▸ Problem details
Complete, exact copies of all entries are needed.

▸ Source material
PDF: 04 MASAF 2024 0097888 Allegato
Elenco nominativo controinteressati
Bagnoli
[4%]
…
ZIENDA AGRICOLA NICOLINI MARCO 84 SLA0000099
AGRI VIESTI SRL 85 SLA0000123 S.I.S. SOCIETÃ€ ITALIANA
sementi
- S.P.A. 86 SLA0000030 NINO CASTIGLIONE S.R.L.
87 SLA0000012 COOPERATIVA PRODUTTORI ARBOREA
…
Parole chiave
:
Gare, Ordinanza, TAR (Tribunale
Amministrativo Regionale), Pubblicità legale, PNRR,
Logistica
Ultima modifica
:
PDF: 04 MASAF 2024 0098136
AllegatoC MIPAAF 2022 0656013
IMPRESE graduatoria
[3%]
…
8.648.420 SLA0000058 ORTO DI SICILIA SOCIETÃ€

▸ Expected answer
PDF: 04 MASAF 2024 0097888 Allegato
Elenco nominativo controinteressati
Bagnoli
[4%]
…
ZIENDA AGRICOLA NICOLINI MARCO 84 SLA0000099
AGRI VIESTI SRL 85 SLA0000123 S.I.S. SOCIETÃ€ ITALIANA
sementi
- S.P.A. 86 SLA0000030 NINO CASTIGLIONE S.R.L.
87 SLA0000012 COOPERATIVA PRODUTTORI ARBOREA
…
Parole chiave
:
Gare, Ordinanza, TAR (Tribunale
Amministrativo Regionale), Pubblicità legale, PNRR,
Logistica
Ultima modifica
:
PDF: 04 MASAF 2024 0098136
AllegatoC MIPAAF 2022 0656013
IMPRESE graduatoria
[3%]
…
8.648.420 SLA0000058 ORTO DI SICILIA SOCIETÃ€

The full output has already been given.